● Source data
----------
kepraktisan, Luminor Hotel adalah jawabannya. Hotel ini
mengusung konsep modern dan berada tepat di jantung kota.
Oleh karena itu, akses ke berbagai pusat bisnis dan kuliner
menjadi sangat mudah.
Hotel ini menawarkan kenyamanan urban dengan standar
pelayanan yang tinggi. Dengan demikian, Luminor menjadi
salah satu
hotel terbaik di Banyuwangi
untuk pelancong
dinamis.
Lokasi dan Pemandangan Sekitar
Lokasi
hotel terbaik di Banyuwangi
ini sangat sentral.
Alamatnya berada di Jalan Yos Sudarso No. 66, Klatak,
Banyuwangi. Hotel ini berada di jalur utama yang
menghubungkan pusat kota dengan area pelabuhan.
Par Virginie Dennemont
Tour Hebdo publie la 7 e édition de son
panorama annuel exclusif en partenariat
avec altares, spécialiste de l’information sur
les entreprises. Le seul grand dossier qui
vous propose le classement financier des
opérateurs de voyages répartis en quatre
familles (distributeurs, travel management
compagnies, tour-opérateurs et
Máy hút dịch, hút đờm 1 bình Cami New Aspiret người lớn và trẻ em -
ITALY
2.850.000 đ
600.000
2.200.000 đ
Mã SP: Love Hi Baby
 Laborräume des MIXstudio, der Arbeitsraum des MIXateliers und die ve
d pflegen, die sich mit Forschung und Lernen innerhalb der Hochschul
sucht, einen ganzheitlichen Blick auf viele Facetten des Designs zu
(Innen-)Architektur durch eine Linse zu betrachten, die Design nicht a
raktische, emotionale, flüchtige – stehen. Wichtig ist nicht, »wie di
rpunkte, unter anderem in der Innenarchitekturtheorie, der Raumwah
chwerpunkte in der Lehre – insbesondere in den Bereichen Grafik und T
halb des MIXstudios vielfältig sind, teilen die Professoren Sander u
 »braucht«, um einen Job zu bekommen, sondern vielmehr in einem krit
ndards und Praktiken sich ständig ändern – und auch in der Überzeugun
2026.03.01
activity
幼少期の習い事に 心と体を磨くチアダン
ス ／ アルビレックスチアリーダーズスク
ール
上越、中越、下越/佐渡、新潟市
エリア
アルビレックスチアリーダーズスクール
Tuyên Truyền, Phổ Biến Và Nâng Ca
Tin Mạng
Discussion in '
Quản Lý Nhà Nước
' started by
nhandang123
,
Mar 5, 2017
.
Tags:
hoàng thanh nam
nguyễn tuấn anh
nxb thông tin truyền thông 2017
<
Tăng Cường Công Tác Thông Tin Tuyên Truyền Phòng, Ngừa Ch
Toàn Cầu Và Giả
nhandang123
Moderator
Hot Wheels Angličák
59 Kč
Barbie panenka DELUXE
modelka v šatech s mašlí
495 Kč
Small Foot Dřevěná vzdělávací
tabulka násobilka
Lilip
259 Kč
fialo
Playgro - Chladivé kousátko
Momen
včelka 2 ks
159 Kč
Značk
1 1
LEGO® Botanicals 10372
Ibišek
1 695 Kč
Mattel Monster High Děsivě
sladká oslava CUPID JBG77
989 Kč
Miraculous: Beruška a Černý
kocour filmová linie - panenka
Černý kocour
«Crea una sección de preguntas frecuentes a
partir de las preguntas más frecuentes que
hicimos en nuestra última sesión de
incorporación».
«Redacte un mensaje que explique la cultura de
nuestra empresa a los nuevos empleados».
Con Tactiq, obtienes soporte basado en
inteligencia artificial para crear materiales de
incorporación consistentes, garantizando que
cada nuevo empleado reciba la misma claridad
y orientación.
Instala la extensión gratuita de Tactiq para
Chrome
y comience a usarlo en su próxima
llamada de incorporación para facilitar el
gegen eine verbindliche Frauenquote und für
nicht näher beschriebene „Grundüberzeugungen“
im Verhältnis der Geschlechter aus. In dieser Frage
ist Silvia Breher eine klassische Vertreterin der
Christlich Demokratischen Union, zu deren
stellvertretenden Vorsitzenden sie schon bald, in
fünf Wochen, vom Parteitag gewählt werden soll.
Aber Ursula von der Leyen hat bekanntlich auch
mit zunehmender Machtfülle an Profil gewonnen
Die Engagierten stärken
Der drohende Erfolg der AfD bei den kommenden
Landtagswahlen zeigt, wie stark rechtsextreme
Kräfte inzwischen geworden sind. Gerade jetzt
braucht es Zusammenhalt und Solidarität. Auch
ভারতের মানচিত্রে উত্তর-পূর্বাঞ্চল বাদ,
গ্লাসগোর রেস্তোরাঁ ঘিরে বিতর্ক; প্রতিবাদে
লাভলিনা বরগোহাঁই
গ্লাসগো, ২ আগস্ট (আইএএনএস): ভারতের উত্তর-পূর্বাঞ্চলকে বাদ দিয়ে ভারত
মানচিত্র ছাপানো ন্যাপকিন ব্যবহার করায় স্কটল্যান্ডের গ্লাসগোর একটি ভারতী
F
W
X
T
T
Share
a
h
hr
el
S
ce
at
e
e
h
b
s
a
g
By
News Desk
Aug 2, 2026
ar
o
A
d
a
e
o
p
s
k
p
----------
● Task details
When you write out the listing, keep every line exactly as it is above.

● Output of the exercise
kepraktisan, Luminor Hotel adalah jawabannya. Hotel ini
mengusung konsep modern dan berada tepat di jantung kota.
Oleh karena itu, akses ke berbagai pusat bisnis dan kuliner
menjadi sangat mudah.
Hotel ini menawarkan kenyamanan urban dengan standar
pelayanan yang tinggi. Dengan demikian, Luminor menjadi
salah satu
hotel terbaik di Banyuwangi
untuk pelancong
dinamis.
Lokasi dan Pemandangan Sekitar
Lokasi
hotel terbaik di Banyuwangi
ini sangat sentral.
Alamatnya berada di Jalan Yos Sudarso No. 66, Klatak,
Banyuwangi. Hotel ini berada di jalur utama yang
menghubungkan pusat kota dengan area pelabuhan.
Par Virginie Dennemont
Tour Hebdo publie la 7 e édition de son
panorama annuel exclusif en partenariat
avec altares, spécialiste de l’information sur
les entreprises. Le seul grand dossier qui
vous propose le classement financier des
opérateurs de voyages répartis en quatre
familles (distributeurs, travel management
compagnies, tour-opérateurs et
Máy hút dịch, hút đờm 1 bình Cami New Aspiret người lớn và trẻ em -
ITALY
2.850.000 đ
600.000
2.200.000 đ
Mã SP: Love Hi Baby
 Laborräume des MIXstudio, der Arbeitsraum des MIXateliers und die ve
d pflegen, die sich mit Forschung und Lernen innerhalb der Hochschul
sucht, einen ganzheitlichen Blick auf viele Facetten des Designs zu
(Innen-)Architektur durch eine Linse zu betrachten, die Design nicht a
raktische, emotionale, flüchtige – stehen. Wichtig ist nicht, »wie di
rpunkte, unter anderem in der Innenarchitekturtheorie, der Raumwah
chwerpunkte in der Lehre – insbesondere in den Bereichen Grafik und T
halb des MIXstudios vielfältig sind, teilen die Professoren Sander u
 »braucht«, um einen Job zu bekommen, sondern vielmehr in einem krit
ndards und Praktiken sich ständig ändern – und auch in der Überzeugun
2026.03.01
activity
幼少期の習い事に 心と体を磨くチアダン
ス ／ アルビレックスチアリーダーズスク
ール
上越、中越、下越/佐渡、新潟市
エリア
アルビレックスチアリーダーズスクール
Tuyên Truyền, Phổ Biến Và Nâng Ca
Tin Mạng
Discussion in '
Quản Lý Nhà Nước
' started by
nhandang123
,
Mar 5, 2017
.
Tags:
hoàng thanh nam
nguyễn tuấn anh
nxb thông tin truyền thông 2017
<
Tăng Cường Công Tác Thông Tin Tuyên Truyền Phòng, Ngừa Ch
Toàn Cầu Và Giả
nhandang123
Moderator
Hot Wheels Angličák
59 Kč
Barbie panenka DELUXE
modelka v šatech s mašlí
495 Kč
Small Foot Dřevěná vzdělávací
tabulka násobilka
Lilip
259 Kč
fialo
Playgro - Chladivé kousátko
Momen
včelka 2 ks
159 Kč
Značk
1 1
LEGO® Botanicals 10372
Ibišek
1 695 Kč
Mattel Monster High Děsivě
sladká oslava CUPID JBG77
989 Kč
Miraculous: Beruška a Černý
kocour filmová linie - panenka
Černý kocour
«Crea una sección de preguntas frecuentes a
partir de las preguntas más frecuentes que
hicimos en nuestra última sesión de
incorporación».
«Redacte un mensaje que explique la cultura de
nuestra empresa a los nuevos empleados».
Con Tactiq, obtienes soporte basado en
inteligencia artificial para crear materiales de
incorporación consistentes, garantizando que
cada nuevo empleado reciba la misma claridad
y orientación.
Instala la extensión gratuita de Tactiq para
Chrome
y comience a usarlo en su próxima
llamada de incorporación para facilitar el
gegen eine verbindliche Frauenquote und für
nicht näher beschriebene „Grundüberzeugungen“
im Verhältnis der Geschlechter aus. In dieser Frage
ist Silvia Breher eine klassische Vertreterin der
Christlich Demokratischen Union, zu deren
stellvertretenden Vorsitzenden sie schon bald, in
fünf Wochen, vom Parteitag gewählt werden soll.
Aber Ursula von der Leyen hat bekanntlich auch
mit zunehmender Machtfülle an Profil gewonnen
Die Engagierten stärken
Der drohende Erfolg der AfD bei den kommenden
Landtagswahlen zeigt, wie stark rechtsextreme
Kräfte inzwischen geworden sind. Gerade jetzt
braucht es Zusammenhalt und Solidarität. Auch
ভারতের মানচিত্রে উত্তর-পূর্বাঞ্চল বাদ,
গ্লাসগোর রেস্তোরাঁ ঘিরে বিতর্ক; প্রতিবাদে
লাভলিনা বরগোহাঁই
গ্লাসগো, ২ আগস্ট (আইএএনএস): ভারতের উত্তর-পূর্বাঞ্চলকে বাদ দিয়ে ভারত
মানচিত্র ছাপানো ন্যাপকিন ব্যবহার করায় স্কটল্যান্ডের গ্লাসগোর একটি ভারতী
F
W
X
T
T
Share
a
h
hr
el
S
ce
at
e
e
h
b
s
a
g
By
News Desk
Aug 2, 2026
ar
o
A
d
a
e
o
p
s
k
p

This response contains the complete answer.